Irmi Seidl: Ökonomische Instrumente für die Raumplanung und ihre Chancen

Ökonomische Instrumente sind notwendig, da die bisherige Raumplanung nicht erfolgreich genug ist. Zwei Gruppen von Instrumenten existieren: Preissteuernde Instrumente, wie Steuern, Subventionen, mengensteuernde Instrumente. Ein Instrumentenbeispiel wurde gegeben: handelbare Flächennutzungszertifikate und deren Einsatzmöglichkeiten für die Schweiz.

Fazit: Es braucht einen Mix aus ökonomischen und Planungsinstrumenten, um die Probleme der Siedlungsentwicklung in den Griff zu bekommen.

Pierre-Alain Rumley: Potentiel et limites des instruments de planification

Warum vermag das geltende Recht nicht die Zersiedelung der Landschaft zu stoppen? Gründe sind ungeeignete Verteilung der Kompetenzen zwischen den Institutionen und unpassende Integration der Sektorialpolitiken, hoher Stellenwert des persönlichen Eigentums, zu wenig Know How und zu wenig qualifizierte PlanerInnen und Mängel bei Richt- und Nutzungsplänen. Lösungsansätze: Keine Zentralisation in der Planung, sondern Stärkung der Zusammenarbeit zwischen den föderalistischen Ebenen sowie Gemeinde- und Kantonsfusionen.

Beiträge zur aktuellen politischen Diskussion

Daniel Müller-Jentsch: Die Mehrwertabgabe als Schlüssel zur Rückzonung überdimensionierter Bauzonen

Was bringt die RPG-Revision?
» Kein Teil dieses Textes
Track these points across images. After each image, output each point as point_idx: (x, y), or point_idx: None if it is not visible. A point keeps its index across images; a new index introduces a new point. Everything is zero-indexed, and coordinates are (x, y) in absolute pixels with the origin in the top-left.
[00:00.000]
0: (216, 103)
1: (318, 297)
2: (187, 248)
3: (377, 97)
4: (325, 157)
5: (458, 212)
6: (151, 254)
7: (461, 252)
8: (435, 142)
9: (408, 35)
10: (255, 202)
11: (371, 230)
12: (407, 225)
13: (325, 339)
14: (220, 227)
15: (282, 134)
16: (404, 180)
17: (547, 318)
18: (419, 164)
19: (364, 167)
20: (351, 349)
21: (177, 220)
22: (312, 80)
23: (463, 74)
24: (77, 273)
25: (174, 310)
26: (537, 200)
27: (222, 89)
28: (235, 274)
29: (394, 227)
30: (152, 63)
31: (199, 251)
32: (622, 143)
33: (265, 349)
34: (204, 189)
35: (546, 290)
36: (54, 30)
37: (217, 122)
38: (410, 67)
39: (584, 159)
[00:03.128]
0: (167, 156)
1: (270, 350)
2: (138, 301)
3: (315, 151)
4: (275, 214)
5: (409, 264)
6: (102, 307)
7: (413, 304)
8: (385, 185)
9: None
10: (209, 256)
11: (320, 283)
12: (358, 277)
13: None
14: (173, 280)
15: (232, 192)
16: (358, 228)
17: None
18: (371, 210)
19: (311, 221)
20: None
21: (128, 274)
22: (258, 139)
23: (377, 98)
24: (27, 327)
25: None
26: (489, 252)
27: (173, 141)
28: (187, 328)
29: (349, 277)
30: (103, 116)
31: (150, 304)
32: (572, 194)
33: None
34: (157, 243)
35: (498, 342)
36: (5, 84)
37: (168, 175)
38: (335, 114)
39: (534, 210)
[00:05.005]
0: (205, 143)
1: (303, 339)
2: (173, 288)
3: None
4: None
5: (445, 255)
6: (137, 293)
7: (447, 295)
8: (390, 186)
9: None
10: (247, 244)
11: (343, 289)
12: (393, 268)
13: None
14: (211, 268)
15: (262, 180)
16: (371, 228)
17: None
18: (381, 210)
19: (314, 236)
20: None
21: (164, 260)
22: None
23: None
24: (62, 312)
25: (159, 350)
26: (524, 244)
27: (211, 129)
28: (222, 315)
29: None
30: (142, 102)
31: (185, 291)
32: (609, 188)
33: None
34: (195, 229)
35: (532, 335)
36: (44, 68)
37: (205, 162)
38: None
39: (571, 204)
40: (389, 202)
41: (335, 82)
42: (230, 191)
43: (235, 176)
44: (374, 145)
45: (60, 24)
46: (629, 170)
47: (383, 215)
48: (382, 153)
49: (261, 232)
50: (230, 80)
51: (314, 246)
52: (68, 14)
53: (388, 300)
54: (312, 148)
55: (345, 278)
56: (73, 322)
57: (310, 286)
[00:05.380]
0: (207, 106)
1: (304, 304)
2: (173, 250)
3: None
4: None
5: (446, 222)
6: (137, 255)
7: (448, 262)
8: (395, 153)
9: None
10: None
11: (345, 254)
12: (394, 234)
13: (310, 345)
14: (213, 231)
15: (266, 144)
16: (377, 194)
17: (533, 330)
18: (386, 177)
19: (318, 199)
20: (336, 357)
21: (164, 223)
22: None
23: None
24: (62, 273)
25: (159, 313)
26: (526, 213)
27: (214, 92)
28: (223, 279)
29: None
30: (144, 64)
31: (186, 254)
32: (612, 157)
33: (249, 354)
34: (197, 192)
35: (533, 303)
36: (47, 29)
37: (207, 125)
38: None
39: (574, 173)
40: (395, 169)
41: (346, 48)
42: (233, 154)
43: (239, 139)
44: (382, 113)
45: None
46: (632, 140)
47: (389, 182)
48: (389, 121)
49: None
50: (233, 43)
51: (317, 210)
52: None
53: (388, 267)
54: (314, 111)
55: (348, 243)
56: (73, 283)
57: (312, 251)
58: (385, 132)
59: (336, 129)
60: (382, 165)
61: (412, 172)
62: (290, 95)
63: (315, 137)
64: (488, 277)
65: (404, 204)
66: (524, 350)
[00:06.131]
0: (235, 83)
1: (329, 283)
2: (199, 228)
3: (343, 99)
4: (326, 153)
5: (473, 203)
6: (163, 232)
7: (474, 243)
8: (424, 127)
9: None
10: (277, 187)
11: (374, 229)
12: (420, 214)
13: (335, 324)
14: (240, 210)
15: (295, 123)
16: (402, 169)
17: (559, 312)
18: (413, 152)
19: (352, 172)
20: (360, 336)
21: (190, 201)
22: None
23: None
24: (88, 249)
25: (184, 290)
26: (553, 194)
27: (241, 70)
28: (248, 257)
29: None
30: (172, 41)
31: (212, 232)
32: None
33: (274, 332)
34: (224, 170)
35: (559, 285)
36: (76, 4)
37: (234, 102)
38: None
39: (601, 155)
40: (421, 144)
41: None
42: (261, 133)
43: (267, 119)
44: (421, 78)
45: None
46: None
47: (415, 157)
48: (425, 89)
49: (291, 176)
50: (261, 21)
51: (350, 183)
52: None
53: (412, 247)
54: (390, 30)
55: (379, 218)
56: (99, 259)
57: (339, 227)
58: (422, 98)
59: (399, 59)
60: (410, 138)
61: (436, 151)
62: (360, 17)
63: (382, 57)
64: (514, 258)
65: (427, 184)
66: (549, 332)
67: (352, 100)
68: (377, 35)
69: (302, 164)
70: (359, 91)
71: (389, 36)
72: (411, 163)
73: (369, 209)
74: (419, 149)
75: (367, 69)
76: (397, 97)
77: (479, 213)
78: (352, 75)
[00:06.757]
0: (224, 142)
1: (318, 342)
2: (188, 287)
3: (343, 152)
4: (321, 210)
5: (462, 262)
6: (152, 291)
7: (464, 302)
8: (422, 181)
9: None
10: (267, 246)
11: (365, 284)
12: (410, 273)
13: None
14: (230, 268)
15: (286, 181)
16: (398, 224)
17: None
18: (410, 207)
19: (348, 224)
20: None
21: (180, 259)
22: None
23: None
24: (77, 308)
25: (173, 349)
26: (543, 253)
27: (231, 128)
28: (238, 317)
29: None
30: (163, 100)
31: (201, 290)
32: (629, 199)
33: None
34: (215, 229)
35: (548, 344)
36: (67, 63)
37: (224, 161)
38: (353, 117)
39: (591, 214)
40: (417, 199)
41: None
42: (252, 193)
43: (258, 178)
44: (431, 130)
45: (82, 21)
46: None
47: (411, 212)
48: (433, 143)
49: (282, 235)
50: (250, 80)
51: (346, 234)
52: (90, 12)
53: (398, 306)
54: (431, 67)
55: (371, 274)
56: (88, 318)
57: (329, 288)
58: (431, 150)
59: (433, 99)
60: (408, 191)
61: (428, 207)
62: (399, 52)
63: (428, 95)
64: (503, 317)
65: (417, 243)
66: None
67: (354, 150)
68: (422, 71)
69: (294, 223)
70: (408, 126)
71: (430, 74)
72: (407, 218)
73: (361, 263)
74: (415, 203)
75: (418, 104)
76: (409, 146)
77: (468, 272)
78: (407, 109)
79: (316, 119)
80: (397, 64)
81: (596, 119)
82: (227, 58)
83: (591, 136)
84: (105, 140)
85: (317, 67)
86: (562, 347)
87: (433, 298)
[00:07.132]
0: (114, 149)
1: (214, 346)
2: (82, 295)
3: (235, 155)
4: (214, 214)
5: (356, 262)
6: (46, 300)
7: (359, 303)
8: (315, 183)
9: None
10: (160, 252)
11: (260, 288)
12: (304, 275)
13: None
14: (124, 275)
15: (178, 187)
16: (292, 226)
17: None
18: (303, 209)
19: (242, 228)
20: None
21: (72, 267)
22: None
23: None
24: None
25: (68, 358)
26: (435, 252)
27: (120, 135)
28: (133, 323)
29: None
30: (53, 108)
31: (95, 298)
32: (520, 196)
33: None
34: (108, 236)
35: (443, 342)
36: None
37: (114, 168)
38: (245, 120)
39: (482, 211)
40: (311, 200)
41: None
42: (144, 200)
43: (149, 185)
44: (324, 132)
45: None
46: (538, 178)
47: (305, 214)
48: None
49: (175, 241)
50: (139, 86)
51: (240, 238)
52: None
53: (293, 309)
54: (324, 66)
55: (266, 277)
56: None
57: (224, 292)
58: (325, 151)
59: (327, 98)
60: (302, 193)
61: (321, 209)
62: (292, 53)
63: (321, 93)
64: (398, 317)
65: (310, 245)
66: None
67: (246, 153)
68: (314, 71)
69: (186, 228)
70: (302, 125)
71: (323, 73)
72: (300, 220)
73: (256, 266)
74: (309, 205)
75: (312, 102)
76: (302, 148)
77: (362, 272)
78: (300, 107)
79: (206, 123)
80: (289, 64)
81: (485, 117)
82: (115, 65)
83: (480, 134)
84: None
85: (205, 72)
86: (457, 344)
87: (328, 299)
Fehlplatzierte und überdimensionierte Bauzonen sind die grösste Altlast der Schweizer Raumplanung. Die Mehrwertabgabe im Rahmen der RPG-Revision ist ein möglicher Lösungsansatz. Herausforderungen bei der Umsetzung sind die klare Zweckbindung der Mehrwertabgabe für Rückzonungen sowie der um mehrere Jahre verzögerte Geldfluss und der dadurch verursachte Mangel an Mitteln für Rückzonungen.

Fazit: Neue Instrumente erleichtern Rückzonungen, aber es gibt komplexe Herausforderungen bei der Umsetzung. Die Zweitwohnungsinitiative verstärkt die Wirkung der RPG-Revision.


Otto Sieber: Beitrag der Landschaftsinitiative und des Gegenvorschlags zur Senkung des Boden-verbrauchs

Landschaftsinitiative und indirekter Gegenvorschlag sind auf verschiedenen Ebenen angesiedelt: Initiative auf Ebene Bundesverfassung, Gegenvorschlag auf Ebene Bundesgesetz. Die Hauptforderungen der Initianten an den Gegenvorschlag sind erfüllt:

  • Verbindliche Begrenzung des Siedlungswachstums
  • Instrument zur Finanzierung der Rückzonungen

Fazit: Sowohl Initiative wie Gegenvorschlag führen zur Senkung des Bodenverbrauchs. Voraussichtlich könnte ein Rückzug der Initiative geschehen, wenn der Gegenvorschlag nicht vor der Schlussabstimmung am 15. Juni 2012 noch verwässert wird.

Ergebnisse der Diskussion

Die zentrale Frage der Diskussion lautete: Wie kann die Bauzonenfläche verkleinert werden? Die Diskusionsteilnehmer sind zum Schluss gekommen, dass der Bund klare Regeln aufstellen muss. Die interkantonale Zusammenarbeit sowie die institutionalisierte Zusammenarbeit zwischen Kantonen und Gemeinden müssen gestärkt und klare Richtlinien für die Vornahme der Rückzonungen müssen aufgestellt werden. Die Gemeinden müssen zur Umsetzung des revidierten RPG gezwungen werden. Wenn Gemeindeversammlungen Rückzonungen ablehnen, muss der Kanton einschreiten.

Ökonomische Faktoren

Entschädigungen sollen nur bei materieller Enteignung gezahlt werden, wobei Uneinigkeit zwischen den Diskusionsteilnehmern bestand, wie hoch dieser Anteil sein soll. Eine Finanzierung der Rückzonungen über die Mehrwertabgabe wird als schwierig eingeschätzt, da diese nur bei mindestens 20 Prozent des Mehrwerts liegt und zeitverzögert wirkt, da sie sich nur auf Neueinzonungen bezieht. Bei der Mehrwertabgabe sollte eine zeitnahe Abschöpfung durchgesetzt werden, da sonst die Gefahr von Baulandhortung besteht.


Es dürfte eine grosse Herausforderung werden, die interkantonale Finanzierung des Bauzonenausgleichs zu regeln. Flächennutungszertifikate könnten ein geeignetes Instrument zur Steuerung des interkantonalen Bauzonenausgleichs sein. Sie setzten jedoch voraus, dass Neueinzonungen nicht mehr möglich sind, sondern dass ein Transfer von Bauzonen stattfinden soll von Gemeinden mit Überschuss zu Gemeinden mit zu wenig Bauzonen. Solche Zertifikate könnten wirkungsvoll und zielführend sein. Es wird aber Skepsis geäussert bezüglich der Umsetzung in der Praxis, da die bisherigen Instrumente zur Steuerung der Raumplanung bereits ein kompliziertes Gebilde sind.